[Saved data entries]
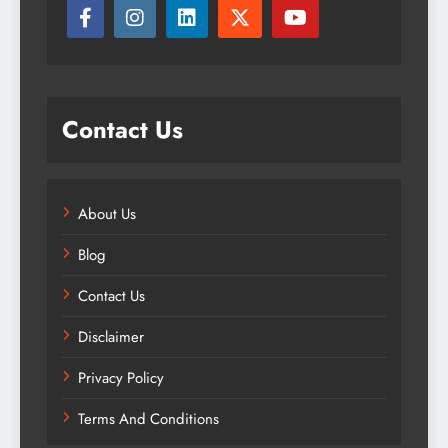
Contact Us
About Us
Blog
Contact Us
Disclaimer
Privacy Policy
Terms And Conditions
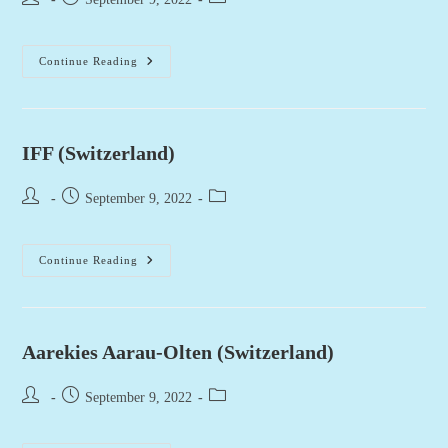
author:
published:
category:
Hastag
Continue Reading
(Switzerland)
IFF (Switzerland)
Post
Post
Post
September 9, 2022
author:
published:
category:
IFF
Continue Reading
(Switzerland)
Aarekies Aarau-Olten (Switzerland)
Post
Post
Post
September 9, 2022
author:
published:
category:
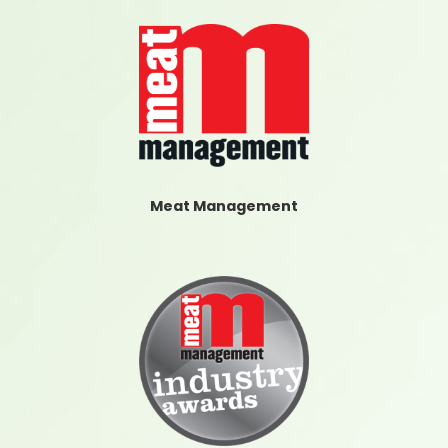
Meat Management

WHAT TO PRODUCE — No pictures go in the copy. Set down all the data exactly.

REPLY —
Contact Us
About Us
Blog
Contact Us
Disclaimer
Privacy Policy
Terms And Conditions
author:
published:
category:
Hastag
Continue Reading
(Switzerland)
IFF (Switzerland)
Post
Post
Post
September 9, 2022
author:
published:
category:
IFF
Continue Reading
(Switzerland)
Aarekies Aarau-Olten (Switzerland)
Post
Post
Post
September 9, 2022
author:
published:
category:
Meat Management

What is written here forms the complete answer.